November 8, 2022
ADT Announces First Artist Cohort for Next Gen Choreo Lab
Ananya Dance Theatre is excited to announce the first cohort of artists who will participate in ADT and Shawngrām Institutes’ first Next Gen Choreo Lab. Curated by Ananya Chatterjea, Sarah Bellamy, and Anh-Thu Pham. These artists, with the support of national mentors, will develop a choreographic project over the next 7 months.
Alexandra Eady

Alexandra Eady is a contemporary dancer specifically trained in the dance technique of Yorchhā created by Ananya Chatterjea, the Artistic Director of Ananya Dance Theatre. In 2011, she became a company member with Ananya Dance Theatre and continues to train, perform, teach and tour with the company. Eady enjoys movement that is physically challenging and emotionally complex. She is interested in creating and dancing choreographies that require a sustainable intensity, maintain a connection to story and do not leave behind ancestral guidance. She works to bring her communities with her and performs in honor of those that have come before, the ones that are witnessing, and future generations.
Kealoha Ferreira

Kealoha Ferreira, is a Kanaka Maoli, Filipino, Chinese dance artist from Nuʻuanu, Oʻahu. She began her performing and teaching career with Ananya Dance Theatre in 2013, becoming the Artistic Associate and a Co-Leader of the Shawngrām Institute for Performance & Social Justice in 2018. A practitioner of Yorchhā, and an emerging student of Oli and Hula, Kealoha works at the intersection of these transnational feminist and aloha ʻāina embodied practices to create space, classes, and performance that dig into the tensious and expansive nature of relationality while remaining rooted in cultural and kinesthetic specificity.
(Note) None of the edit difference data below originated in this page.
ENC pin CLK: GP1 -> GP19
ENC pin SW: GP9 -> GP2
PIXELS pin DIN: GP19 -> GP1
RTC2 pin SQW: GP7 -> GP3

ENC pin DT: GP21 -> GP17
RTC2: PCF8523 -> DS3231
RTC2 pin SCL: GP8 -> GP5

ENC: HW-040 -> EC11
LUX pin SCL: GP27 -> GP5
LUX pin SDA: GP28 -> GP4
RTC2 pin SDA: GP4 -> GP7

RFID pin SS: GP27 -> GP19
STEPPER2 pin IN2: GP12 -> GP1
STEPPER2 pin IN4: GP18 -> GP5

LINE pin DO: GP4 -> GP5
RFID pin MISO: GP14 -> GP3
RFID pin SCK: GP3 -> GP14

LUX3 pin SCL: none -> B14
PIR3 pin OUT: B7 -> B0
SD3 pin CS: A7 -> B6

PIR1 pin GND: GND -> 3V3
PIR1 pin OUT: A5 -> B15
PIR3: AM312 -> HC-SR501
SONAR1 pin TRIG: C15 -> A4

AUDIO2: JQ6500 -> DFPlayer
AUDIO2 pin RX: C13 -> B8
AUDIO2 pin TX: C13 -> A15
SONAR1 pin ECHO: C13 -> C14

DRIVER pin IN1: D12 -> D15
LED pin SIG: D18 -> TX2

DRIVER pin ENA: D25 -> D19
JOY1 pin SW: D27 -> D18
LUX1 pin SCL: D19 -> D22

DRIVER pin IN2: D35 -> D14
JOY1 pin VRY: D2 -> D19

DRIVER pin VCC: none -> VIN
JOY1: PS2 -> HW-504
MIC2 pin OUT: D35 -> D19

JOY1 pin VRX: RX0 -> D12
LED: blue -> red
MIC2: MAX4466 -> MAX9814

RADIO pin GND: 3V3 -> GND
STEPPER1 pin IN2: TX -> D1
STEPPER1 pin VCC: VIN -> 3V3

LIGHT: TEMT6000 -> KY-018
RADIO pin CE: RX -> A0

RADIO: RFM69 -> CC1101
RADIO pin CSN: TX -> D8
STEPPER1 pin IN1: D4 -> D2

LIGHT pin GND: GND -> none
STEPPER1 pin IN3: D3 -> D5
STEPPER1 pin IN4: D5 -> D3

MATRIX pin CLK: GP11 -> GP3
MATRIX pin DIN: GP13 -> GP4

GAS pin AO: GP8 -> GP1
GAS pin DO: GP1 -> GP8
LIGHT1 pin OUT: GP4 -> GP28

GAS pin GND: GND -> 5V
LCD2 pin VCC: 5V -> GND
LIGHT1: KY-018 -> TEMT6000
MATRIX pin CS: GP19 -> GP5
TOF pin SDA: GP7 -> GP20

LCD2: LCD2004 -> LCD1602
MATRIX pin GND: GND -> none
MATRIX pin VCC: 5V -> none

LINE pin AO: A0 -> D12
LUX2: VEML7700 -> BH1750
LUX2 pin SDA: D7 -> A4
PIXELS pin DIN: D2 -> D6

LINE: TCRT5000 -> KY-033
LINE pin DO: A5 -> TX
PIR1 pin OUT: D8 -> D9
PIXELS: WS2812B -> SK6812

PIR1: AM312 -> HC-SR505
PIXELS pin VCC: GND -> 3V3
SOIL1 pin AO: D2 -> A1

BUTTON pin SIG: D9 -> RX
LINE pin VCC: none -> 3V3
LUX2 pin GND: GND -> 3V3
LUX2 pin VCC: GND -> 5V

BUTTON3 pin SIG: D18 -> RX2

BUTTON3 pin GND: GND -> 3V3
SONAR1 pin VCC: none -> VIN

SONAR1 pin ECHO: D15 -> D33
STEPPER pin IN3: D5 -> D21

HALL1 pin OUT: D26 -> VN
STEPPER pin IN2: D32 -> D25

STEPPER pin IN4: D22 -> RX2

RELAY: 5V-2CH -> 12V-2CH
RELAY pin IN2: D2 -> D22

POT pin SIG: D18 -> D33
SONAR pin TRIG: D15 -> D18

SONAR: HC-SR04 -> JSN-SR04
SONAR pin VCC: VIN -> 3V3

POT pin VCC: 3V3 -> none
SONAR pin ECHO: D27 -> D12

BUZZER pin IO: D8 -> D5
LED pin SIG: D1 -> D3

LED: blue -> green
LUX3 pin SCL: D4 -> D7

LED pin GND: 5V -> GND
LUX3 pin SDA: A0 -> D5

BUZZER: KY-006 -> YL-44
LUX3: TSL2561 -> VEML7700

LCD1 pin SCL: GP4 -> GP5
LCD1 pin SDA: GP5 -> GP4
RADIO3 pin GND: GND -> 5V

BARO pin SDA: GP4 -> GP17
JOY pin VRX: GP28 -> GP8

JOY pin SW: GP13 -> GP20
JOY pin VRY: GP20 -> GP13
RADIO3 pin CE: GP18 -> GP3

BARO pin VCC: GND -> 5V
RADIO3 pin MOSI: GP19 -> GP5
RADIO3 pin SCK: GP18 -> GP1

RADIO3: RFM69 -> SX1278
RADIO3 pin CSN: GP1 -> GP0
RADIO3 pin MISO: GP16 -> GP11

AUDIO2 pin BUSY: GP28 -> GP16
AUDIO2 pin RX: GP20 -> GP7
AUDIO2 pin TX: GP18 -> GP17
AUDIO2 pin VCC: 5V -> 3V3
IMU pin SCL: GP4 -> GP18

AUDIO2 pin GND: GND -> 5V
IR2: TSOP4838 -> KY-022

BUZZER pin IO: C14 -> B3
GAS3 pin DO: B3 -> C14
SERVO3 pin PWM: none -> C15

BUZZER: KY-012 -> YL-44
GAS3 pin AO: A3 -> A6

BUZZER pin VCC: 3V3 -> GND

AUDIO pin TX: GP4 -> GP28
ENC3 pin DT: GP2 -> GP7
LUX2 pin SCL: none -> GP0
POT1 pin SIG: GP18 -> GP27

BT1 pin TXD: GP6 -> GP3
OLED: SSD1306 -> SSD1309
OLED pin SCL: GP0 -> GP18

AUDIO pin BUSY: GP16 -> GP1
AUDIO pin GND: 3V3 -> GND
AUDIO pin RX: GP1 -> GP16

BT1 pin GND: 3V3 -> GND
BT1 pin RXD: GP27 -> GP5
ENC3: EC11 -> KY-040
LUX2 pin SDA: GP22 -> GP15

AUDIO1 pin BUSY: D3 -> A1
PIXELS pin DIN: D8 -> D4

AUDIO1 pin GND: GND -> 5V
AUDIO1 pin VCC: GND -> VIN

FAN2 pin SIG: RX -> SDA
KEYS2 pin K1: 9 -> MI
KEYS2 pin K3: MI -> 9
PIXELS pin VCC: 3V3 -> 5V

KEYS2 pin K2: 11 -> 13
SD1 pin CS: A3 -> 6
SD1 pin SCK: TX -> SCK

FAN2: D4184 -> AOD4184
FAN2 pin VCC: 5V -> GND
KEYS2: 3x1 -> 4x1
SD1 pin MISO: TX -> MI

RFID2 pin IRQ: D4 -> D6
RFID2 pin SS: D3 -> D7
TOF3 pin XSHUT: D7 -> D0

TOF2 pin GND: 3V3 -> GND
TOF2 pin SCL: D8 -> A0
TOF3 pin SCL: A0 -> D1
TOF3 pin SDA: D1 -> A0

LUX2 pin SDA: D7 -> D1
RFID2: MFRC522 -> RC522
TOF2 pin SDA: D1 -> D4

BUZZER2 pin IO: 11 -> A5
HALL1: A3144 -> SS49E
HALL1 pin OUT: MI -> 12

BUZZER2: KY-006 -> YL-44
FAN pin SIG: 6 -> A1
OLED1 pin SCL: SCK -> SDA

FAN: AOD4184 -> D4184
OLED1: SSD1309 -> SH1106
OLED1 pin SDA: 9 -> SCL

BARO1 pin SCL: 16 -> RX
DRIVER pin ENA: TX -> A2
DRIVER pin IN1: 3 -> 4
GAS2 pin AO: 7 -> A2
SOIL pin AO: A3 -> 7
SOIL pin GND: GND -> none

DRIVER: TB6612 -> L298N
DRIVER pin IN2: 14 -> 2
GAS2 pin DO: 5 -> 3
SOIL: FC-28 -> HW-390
Sheʻs privileged to have shown work at Bryant Lake Bowl Theater, the Shawngram Institute, Pangea World Theater, Heart of the Beast, Walker Arts Center, and virtually with Theater Mu and Red Eye Theater as a Works in Progress cohort artist. Kealoha is grateful to deepen her learning through opportunities like BIPOC Leadership Circle curated by art Equity and Hālau ʻŌhiʻa, a land and water stewardship program organized by Lonoa Honua. She mahalos the people, lands, and waters (chosen and ancestral) that teach her daily to dance and live in aloha and complex solidarity.
Photo credit: Laichee Yang
Victoria Marie

Victoria is an enrolled member of the Sisseton-Wahpeton Oyate, Santee affiliated, and was born and raised on her ancestral homelands in Mnisota (Minneapolis, MN). She is the owner of Indigenous Lotus which launched in 2017 with the intention to support indigenous relatives in healing through movement practices. As a mother and dedicated student and practitioner, Victoria is a 500-hour certified Yoga Instructor, Yoga of 12-Step Recovery Leader, Primal Flow certified Instructor, and holds a degree in business. Prior to Indigenous Lotus, Victoria’s background includes over a decade of direct youth work within the community for Native American/ Indigenous non-profit organizations in Minneapolis and Saint Paul. Her work has led her to teach and speak around the nation and in Canada. Currently, Victoria is enrolled in a second 300-hour yoga certification program with Susanna Barkataki, enrolled in an accredited Ayurvedic Health Counseling program, and a part of an Abortion Doula cohort through the Postpartum Healing Lodge.